Work instructions
Copy out all of the records, exactly as they appear.

Data under study
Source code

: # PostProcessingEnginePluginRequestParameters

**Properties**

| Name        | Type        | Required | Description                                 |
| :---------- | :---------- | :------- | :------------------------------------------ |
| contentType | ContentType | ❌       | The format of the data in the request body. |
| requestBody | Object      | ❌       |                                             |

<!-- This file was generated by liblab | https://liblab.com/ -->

Exercise result
Source code

: # PostProcessingEnginePluginRequestParameters

**Properties**

| Name        | Type        | Required | Description                                 |
| :---------- | :---------- | :------- | :------------------------------------------ |
| contentType | ContentType | ❌       | The format of the data in the request body. |
| requestBody | Object      | ❌       |                                             |

<!-- This file was generated by liblab | https://liblab.com/ -->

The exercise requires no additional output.